The shader boilerplate is simple. The vert function returns the vertices we pass into it, and the frag function just outputs purple, filling the viewport.

#include <metal_stdlib>

using namespace metal;

vertex float4 init(const device float2 * vertices[[buffer(0)]], const uint vid[[vertex_id]]) {

    return float4(vertices[vid], 0, 1);
}

fragment float4 draw() {

    return float4(0.5, 0, 0.5, 1);
}

In practice, you'll want to create more buffers (like the vertex buffer), and use them to pass data to the GPU (by pointer). You can easily populate the buffers with primitives (including SIMD types). Beyond that, you can create a bridging header, which allows you to define structs in a (separate) C header file, and instantiate them in Metal code and Swift. You can then put any data you want in the buffers.
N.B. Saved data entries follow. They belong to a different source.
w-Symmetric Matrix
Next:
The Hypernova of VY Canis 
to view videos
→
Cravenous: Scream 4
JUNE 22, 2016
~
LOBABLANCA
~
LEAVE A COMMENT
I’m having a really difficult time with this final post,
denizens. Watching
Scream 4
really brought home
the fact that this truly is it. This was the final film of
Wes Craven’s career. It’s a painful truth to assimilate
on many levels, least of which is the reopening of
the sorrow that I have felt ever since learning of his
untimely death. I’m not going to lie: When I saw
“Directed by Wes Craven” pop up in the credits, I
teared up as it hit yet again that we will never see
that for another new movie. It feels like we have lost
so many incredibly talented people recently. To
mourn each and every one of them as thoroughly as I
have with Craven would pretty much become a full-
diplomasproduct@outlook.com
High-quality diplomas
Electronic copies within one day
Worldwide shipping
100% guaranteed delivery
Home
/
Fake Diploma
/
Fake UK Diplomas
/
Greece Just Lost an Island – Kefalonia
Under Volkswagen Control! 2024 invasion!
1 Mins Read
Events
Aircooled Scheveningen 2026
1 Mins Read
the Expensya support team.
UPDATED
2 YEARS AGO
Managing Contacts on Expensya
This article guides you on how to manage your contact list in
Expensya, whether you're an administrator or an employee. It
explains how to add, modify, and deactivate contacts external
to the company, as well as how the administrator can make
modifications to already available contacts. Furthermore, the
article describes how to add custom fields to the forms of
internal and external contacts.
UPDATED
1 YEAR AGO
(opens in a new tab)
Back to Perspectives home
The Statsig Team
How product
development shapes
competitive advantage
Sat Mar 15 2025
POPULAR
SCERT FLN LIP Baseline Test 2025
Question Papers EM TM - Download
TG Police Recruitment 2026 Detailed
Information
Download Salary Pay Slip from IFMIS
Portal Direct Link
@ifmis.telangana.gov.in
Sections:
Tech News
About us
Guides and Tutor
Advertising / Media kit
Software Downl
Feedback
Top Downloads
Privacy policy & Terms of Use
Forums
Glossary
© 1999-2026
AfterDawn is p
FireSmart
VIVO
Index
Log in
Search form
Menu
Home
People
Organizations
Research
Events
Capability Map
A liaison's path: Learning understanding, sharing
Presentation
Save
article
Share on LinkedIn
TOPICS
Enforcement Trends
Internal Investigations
Note: You should also look into using a semaphore to prevent race cases between the CPU and GPU threads.

Note: There are tutorials (mostly on Apple Developer and Medium) that cover all of these things in enough depth to figure the rest out from the official API docs.

One more thing: Looking through the docs, I noticed that the NSViewRepresentableContext<Self> type has an alias:

typealias Context = NSViewRepresentableContext<Self>

So, you can simplify the signatures for makeNSView and updateNSView. For example, this...

func updateNSView(_ nsView: MTKView, context: NSViewRepresentableContext<MetalView>) { }

...can be written like this:

func updateNSView(_ nsView: MTKView, context: Context) { }
  • The call to super.init() at the end of Coordinator.init is also redundant. That call will be made implicitly in Swift.